Bibi’s character is closest to my heart. Some of that comes from her being from Shillong, her struggle as an individual, somebody who has, in some sense, failed by the standards of the world as she is no longer a journalist. I am very interested in failing in my protagonist; she doesn’t fail because she is weak, in some sense, she fails by the world’s standards because she’s actually very good. She believes in love, she believes in poetry, she believes in all the good things. And sometimes my question is, does this world of ours allow people like that to flourish? Her story is the most important story of the book and I think that other novellas gain power from her story.
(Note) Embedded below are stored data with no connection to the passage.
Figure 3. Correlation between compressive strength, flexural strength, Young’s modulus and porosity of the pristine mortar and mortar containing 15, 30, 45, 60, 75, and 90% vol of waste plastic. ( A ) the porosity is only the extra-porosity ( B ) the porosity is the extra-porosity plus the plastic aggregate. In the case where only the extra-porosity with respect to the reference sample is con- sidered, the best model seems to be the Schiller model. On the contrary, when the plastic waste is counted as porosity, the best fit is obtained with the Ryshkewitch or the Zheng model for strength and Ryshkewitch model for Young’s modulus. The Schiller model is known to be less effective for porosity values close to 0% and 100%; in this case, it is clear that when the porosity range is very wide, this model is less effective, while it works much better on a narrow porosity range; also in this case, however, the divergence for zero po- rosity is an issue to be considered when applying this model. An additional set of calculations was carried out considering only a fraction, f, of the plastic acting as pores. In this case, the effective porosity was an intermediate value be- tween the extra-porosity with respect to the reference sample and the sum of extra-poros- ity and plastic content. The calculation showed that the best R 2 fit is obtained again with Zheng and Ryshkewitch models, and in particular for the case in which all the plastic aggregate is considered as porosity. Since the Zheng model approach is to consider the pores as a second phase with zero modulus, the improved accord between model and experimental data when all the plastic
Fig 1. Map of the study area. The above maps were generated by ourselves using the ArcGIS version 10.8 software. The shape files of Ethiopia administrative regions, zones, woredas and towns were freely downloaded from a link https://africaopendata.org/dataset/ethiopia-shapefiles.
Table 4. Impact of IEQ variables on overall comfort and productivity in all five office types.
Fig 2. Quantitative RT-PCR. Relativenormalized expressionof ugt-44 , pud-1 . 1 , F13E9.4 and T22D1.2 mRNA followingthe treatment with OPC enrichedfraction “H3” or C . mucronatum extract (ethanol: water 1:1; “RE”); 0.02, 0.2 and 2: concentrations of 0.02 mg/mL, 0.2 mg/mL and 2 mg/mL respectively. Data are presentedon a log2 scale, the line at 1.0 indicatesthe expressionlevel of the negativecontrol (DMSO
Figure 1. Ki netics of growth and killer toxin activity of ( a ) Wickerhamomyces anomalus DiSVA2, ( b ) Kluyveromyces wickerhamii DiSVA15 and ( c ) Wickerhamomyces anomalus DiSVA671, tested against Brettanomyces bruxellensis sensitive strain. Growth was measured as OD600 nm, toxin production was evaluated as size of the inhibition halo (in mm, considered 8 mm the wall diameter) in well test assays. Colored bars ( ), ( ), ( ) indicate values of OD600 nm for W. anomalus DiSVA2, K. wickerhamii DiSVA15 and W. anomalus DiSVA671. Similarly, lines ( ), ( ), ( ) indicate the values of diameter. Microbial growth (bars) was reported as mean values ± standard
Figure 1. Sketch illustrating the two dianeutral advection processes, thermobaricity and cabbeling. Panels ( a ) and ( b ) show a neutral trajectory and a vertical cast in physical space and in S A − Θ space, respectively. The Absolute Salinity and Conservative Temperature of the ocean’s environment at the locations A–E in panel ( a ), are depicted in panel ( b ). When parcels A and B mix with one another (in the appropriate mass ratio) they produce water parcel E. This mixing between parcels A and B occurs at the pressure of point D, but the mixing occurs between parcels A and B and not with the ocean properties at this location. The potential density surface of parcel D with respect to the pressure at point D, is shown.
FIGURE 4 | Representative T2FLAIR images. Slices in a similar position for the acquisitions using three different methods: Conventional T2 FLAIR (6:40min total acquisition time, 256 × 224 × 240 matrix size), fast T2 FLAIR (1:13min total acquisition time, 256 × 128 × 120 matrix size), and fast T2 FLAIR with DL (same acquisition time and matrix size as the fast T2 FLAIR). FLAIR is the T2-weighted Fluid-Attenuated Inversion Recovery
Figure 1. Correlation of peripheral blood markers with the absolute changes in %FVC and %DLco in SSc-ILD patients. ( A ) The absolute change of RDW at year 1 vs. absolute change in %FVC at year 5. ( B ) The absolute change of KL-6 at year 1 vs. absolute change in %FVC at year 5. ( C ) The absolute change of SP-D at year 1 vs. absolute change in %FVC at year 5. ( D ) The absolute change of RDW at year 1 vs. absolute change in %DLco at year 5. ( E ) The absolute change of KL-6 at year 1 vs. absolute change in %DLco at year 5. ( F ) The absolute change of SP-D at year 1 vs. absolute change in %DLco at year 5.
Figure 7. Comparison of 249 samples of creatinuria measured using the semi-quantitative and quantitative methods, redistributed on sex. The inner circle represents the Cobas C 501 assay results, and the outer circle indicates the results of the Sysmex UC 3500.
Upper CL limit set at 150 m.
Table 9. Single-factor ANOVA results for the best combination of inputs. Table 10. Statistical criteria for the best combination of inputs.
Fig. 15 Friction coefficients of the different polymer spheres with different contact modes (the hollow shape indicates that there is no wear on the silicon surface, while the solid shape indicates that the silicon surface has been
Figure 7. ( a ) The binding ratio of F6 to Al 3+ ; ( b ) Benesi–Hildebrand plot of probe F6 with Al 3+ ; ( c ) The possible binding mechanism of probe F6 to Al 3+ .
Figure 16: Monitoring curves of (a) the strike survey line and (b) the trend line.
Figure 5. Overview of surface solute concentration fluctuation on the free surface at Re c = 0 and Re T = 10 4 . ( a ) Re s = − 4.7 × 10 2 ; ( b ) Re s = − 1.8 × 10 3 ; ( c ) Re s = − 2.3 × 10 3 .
The present of the storytelling influences the past stories in the novel.
It’s said that a writer leaves a part of them in the book or in the characters. So do we also find parts of you in the book?
Yes, probably most in Bibi, even though she’s a woman. But to me as a writer, that was an interesting challenge. I had never done a woman as a main protagonist and I said it’s about time, I want to try it. But she’s also other in other ways, and I’m not explicit about it. And then there are other characters I’m very far removed from. Like the protagonist of the Bhopal novella. It was quite disturbing when he showed up in my hand. But I said, let’s explore.
There’s also a story on Calcutta, right? Tell us about that.
That was actually the first of the novellas to be written. Set in 1947, a Partition novella, it is about a veterinary student and how his work connects him to Vedic aircraft that might stave off genocide. There’s also a slightly speculative occult and I wanted to play with it. Calcutta is my first city and it was totally different from Shillong or Assam when I came here at the age of 18, studied at the Presidency University, had my first job here before moving to Delhi and then the US. It was just filled with all these possibilities, including storytelling. With the novella, I was not writing about a contemporary Calcutta but a Calcutta I had never seen, that’s much slower, with the British still here. But, you know, it’s a bit of a love letter to the city. And it was great fun writing that part of it.
Can we expect a sequel to this book?
I am not sure at the moment but who knows?